While the judge acknowledged that “federal guidelines are advisory and not mandatory,” she said that “the facts of the case do not warrant a departure” from the guidelines.
Prosecuting attorney Daniel Houston suggested that Rivers be sentenced to 20 months in prison.
“This defendant was charged because she was engaged in criminal activity,” Houston said, adding that if others in her former position “see her get a slap on the wrist,” they may think committing similar crimes would be worth the risk.
Rivers told the court that whatever her sentence, she was prepared.
“I’m accepting any sentence that you render today,” she said. “My poor decision-making led to me standing before you today.”
Before imposing a sentence, Thompson referred to Rivers’ honorable military career prior to her arrest. Rivers served for 20 years in the military.
She said it was notable that Rivers was “a female in a job that traditionally would have been a job of a male.”
She also acknowledged Rivers’ intellect and intelligence.

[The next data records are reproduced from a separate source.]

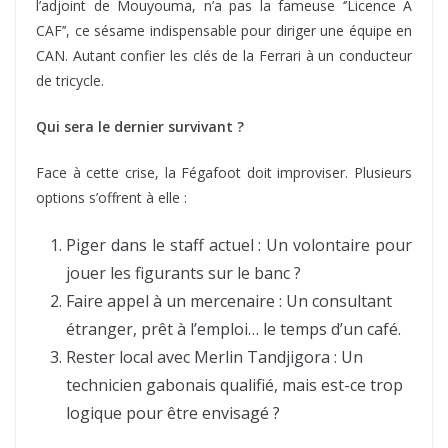
l’adjoint de Mouyouma, n’a pas la fameuse ‘’Licence A
CAF’’, ce sésame indispensable pour diriger une équipe en
CAN. Autant confier les clés de la Ferrari à un conducteur
de tricycle.
Qui sera le dernier survivant ?
Face à cette crise, la Fégafoot doit improviser. Plusieurs
options s’offrent à elle :
Piger dans le staff actuel : Un volontaire pour
jouer les figurants sur le banc ?
Faire appel à un mercenaire : Un consultant
étranger, prêt à l’emploi… le temps d’un café.
Rester local avec Merlin Tandjigora : Un
technicien gabonais qualifié, mais est-ce trop
logique pour être envisagé ?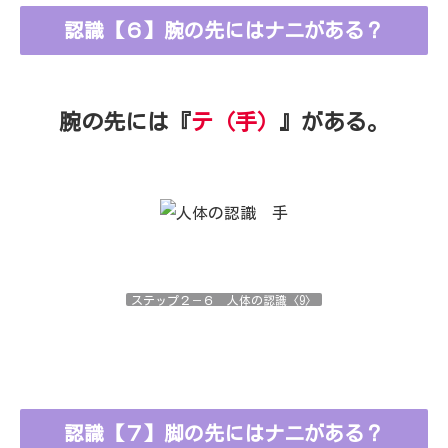
認識【６】腕の先にはナニがある？
腕の先には『
テ（手）
』がある。
ステップ２－６ 人体の認識〈9〉
認識【７】脚の先にはナニがある？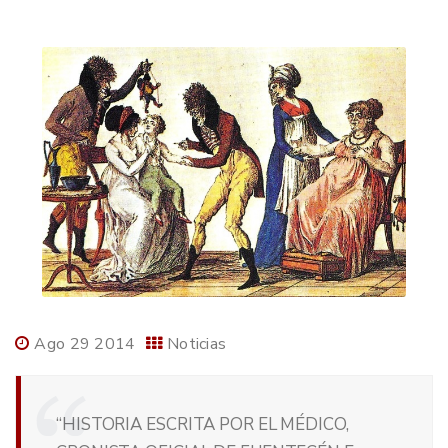
Ago 29 2014
Noticias
“HISTORIA ESCRITA POR EL MÉDICO,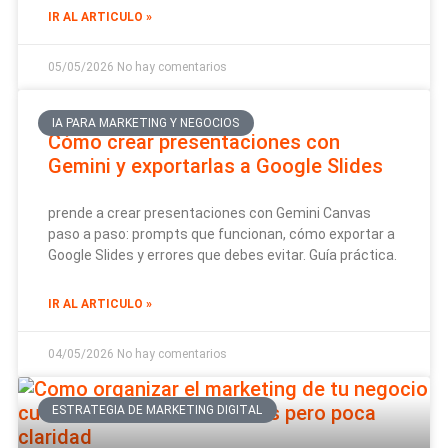
IR AL ARTICULO »
05/05/2026
No hay comentarios
IA PARA MARKETING Y NEGOCIOS
Cómo crear presentaciones con
Gemini y exportarlas a Google Slides
prende a crear presentaciones con Gemini Canvas
paso a paso: prompts que funcionan, cómo exportar a
Google Slides y errores que debes evitar. Guía práctica.
IR AL ARTICULO »
04/05/2026
No hay comentarios
ESTRATEGIA DE MARKETING DIGITAL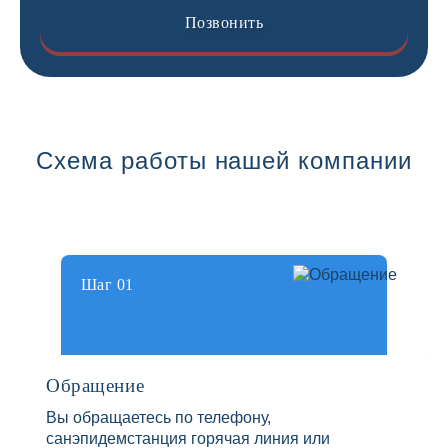
Позвонить
Схема работы нашей компании
Шаг 01
Обращение
Вы обращаетесь по телефону,
санэпидемстанция горячая линия или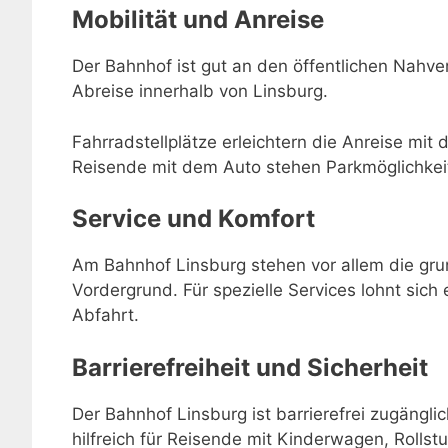
Mobilität und Anreise
Der Bahnhof ist gut an den öffentlichen Nahve
Abreise innerhalb von Linsburg.
Fahrradstellplätze erleichtern die Anreise mit 
Reisende mit dem Auto stehen Parkmöglichkei
Service und Komfort
Am Bahnhof Linsburg stehen vor allem die gru
Vordergrund. Für spezielle Services lohnt sich 
Abfahrt.
Barrierefreiheit und Sicherheit
Der Bahnhof Linsburg ist barrierefrei zugängl
hilfreich für Reisende mit Kinderwagen, Rollstu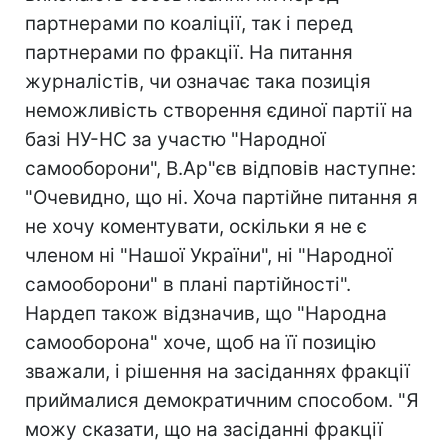
партнерами по коаліції, так і перед
партнерами по фракції. На питання
журналістів, чи означає така позиція
неможливість створення єдиної партії на
базі НУ-НС за участю "Народної
самооборони", В.Ар"єв відповів наступне:
"Очевидно, що ні. Хоча партійне питання я
не хочу коментувати, оскільки я не є
членом ні "Нашої України", ні "Народної
самооборони" в плані партійності".
Нардеп також відзначив, що "Народна
самооборона" хоче, щоб на її позицію
зважали, і рішення на засіданнях фракції
приймалися демократичним способом. "Я
можу сказати, що на засіданні фракції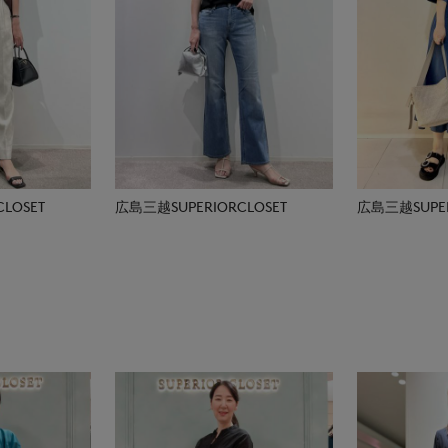
LOSET
広島三越SUPERIORCLOSET
広島三越SUPER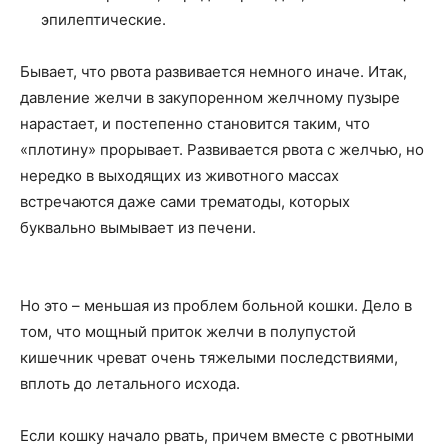
эпилептические.
Бывает, что рвота развивается немного иначе. Итак,
давление желчи в закупоренном желчному пузыре
нарастает, и постепенно становится таким, что
«плотину» прорывает. Развивается рвота с желчью, но
нередко в выходящих из животного массах
встречаются даже сами трематоды, которых
буквально вымывает из печени.
Но это – меньшая из проблем больной кошки. Дело в
том, что мощный приток желчи в полупустой
кишечник чреват очень тяжелыми последствиями,
вплоть до летального исхода.
Если кошку начало рвать, причем вместе с рвотными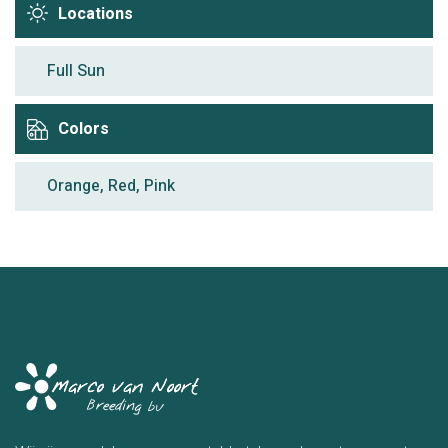
Locations
Full Sun
Colors
Orange, Red, Pink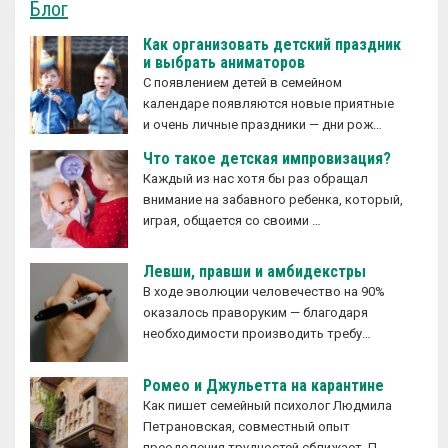
Блог
Как организовать детский праздник
и выбрать аниматоров
С появлением детей в семейном
календаре появляются новые приятные
и очень личные праздники — дни рож…
Что такое детская импровизация?
Каждый из нас хотя бы раз обращал
внимание на забавного ребенка, который,
играя, общается со своими …
Левши, правши и амбидекстры
В ходе эволюции человечество на 90%
оказалось праворуким — благодаря
необходимости производить требу…
Ромео и Джульетта на карантине
Как пишет семейный психолог Людмила
Петрановская, совместный опыт
преодоления трудностей сближает. П…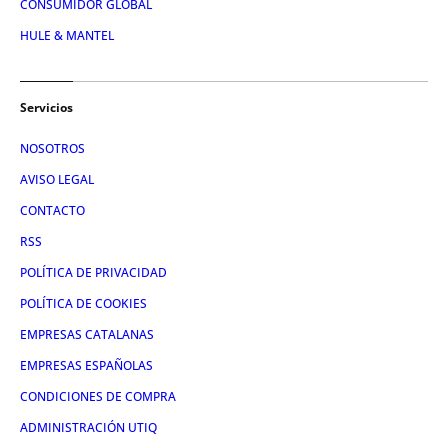
CONSUMIDOR GLOBAL
HULE & MANTEL
Servicios
NOSOTROS
AVISO LEGAL
CONTACTO
RSS
POLÍTICA DE PRIVACIDAD
POLÍTICA DE COOKIES
EMPRESAS CATALANAS
EMPRESAS ESPAÑOLAS
CONDICIONES DE COMPRA
ADMINISTRACIÓN UTIQ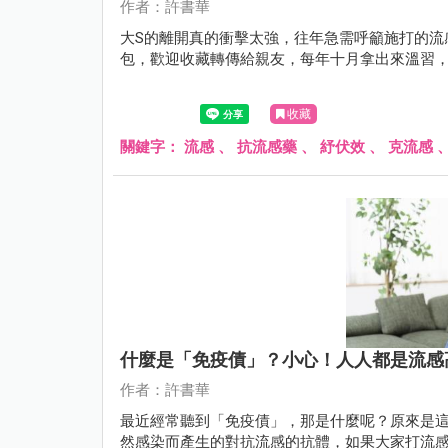
作者：許書華
大S的離開真的衝擊太強，往年急需呼籲施打的流
包，歡迎收藏轉傳給親友，每年十月拿出來溫習
收藏
關鍵字：
流感
、
抗流感藥
、
紓伏效
、
克流感
什麼是「免疫債」？小心！人人都是流感
作者：許書華
最近經常聽到「免疫債」，那是什麼呢？原來是
然感染而產生的對抗流感的抗體，如果大家打流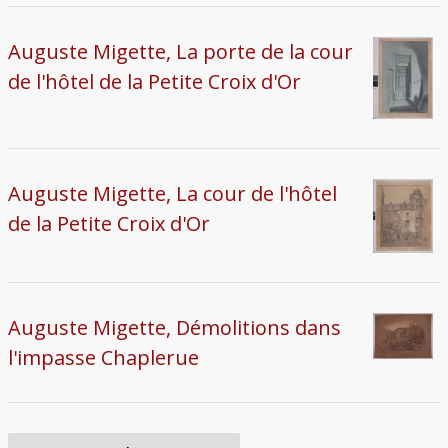
Auguste Migette, La porte de la cour
de l'hôtel de la Petite Croix d'Or
Auguste Migette, La cour de l'hôtel
de la Petite Croix d'Or
Auguste Migette, Démolitions dans
l'impasse Chaplerue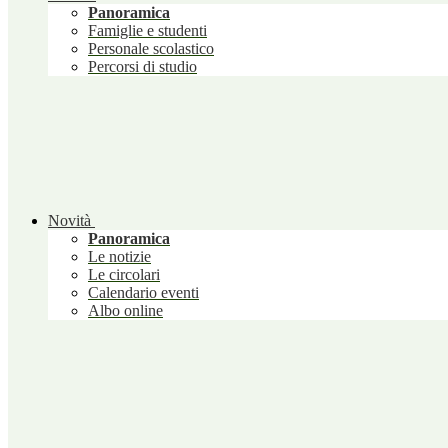
Panoramica
Famiglie e studenti
Personale scolastico
Percorsi di studio
Novità
Panoramica
Le notizie
Le circolari
Calendario eventi
Albo online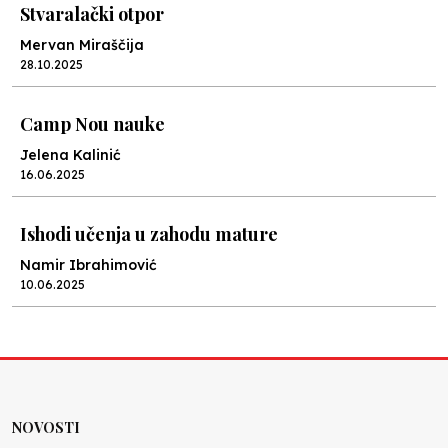
Stvaralački otpor
Mervan Miraščija
28.10.2025
Camp Nou nauke
Jelena Kalinić
16.06.2025
Ishodi učenja u zahodu mature
Namir Ibrahimović
10.06.2025
Kraj školske godine, fotofiniš
Anes Osmić
04.06.2025
NOVOSTI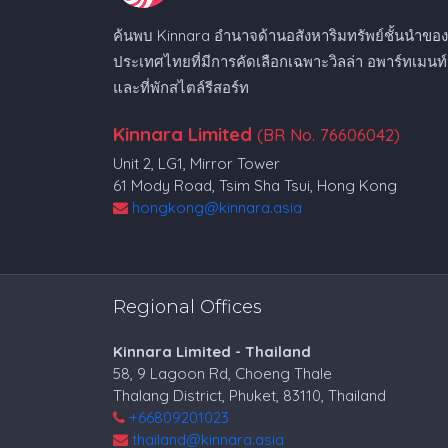
ค้นพบ Kinnara อำนาจด้านอสังหาริมทรัพย์ชั้นนำขอ
ประเทศไทยที่มีการคัดเลือกเฉพาะวิลล่า อพาร์ทเมนท์
และที่พักสไตล์รีสอร์ท
Kinnara Limited
(BR No. 76606042)
Unit 2, LG1, Mirror Tower
61 Mody Road, Tsim Sha Tsui, Hong Kong
hongkong@kinnara.asia
Regional Offices
Kinnara Limited - Thailand
58, 9 Lagoon Rd, Choeng Thale
Thalang District, Phuket, 83110, Thailand
+66809201023
thailand@kinnara.asia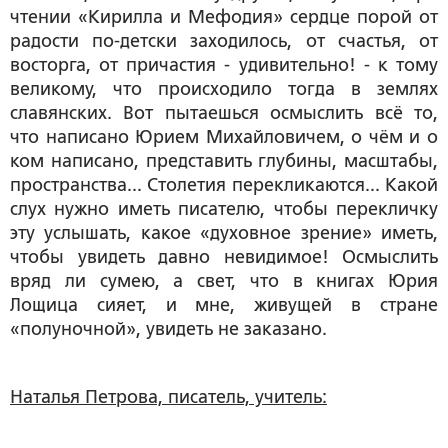
чтении «Кирилла и Мефодия» сердце порой от
радости по-детски заходилось, от счастья, от
восторга, от причастия - удивительно! - к тому
великому, что происходило тогда в землях
славянских. Вот пытаешься осмыслить всё то,
что написано Юрием Михайловичем, о чём и о
ком написано, представить глубины, масштабы,
пространства... Столетия перекликаются... Какой
слух нужно иметь писателю, чтобы перекличку
эту услышать, какое «духовное зрение» иметь,
чтобы увидеть давно невидимое! Осмыслить
вряд ли сумею, а свет, что в книгах Юрия
Лощица сияет, и мне, живущей в стране
«полуночной», увидеть не заказано.
Наталья Петрова, писатель, учитель: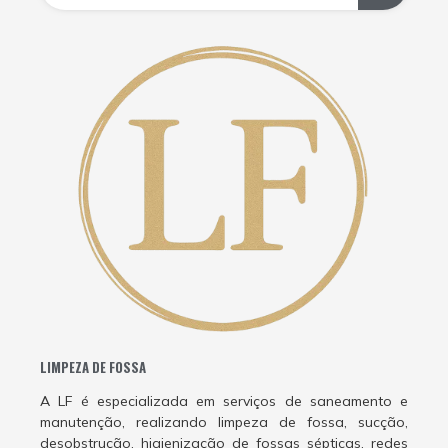
LIMPEZA DE FOSSA
A LF é especializada em serviços de saneamento e
manutenção, realizando limpeza de fossa, sucção,
desobstrução, higienização de fossas sépticas, redes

However, according to Thompson, all these things did not stand in Rivers’ favor when it came time for sentencing.
“The great heights that Ms. Rivers achieved makes it more difficult to mitigate her sentence,” Thompson said. “As the expression goes, she knew better.”
Thompson sentenced Rivers to 12 months in prison and required that she be placed on three-year supervised release.
In response to a request made by Villegas to grant Rivers a 30-day period before she would be required to surrender to a U.S. Marshal to “get her affairs in order,” Rivers was granted two weeks to do so before beginning her sentence.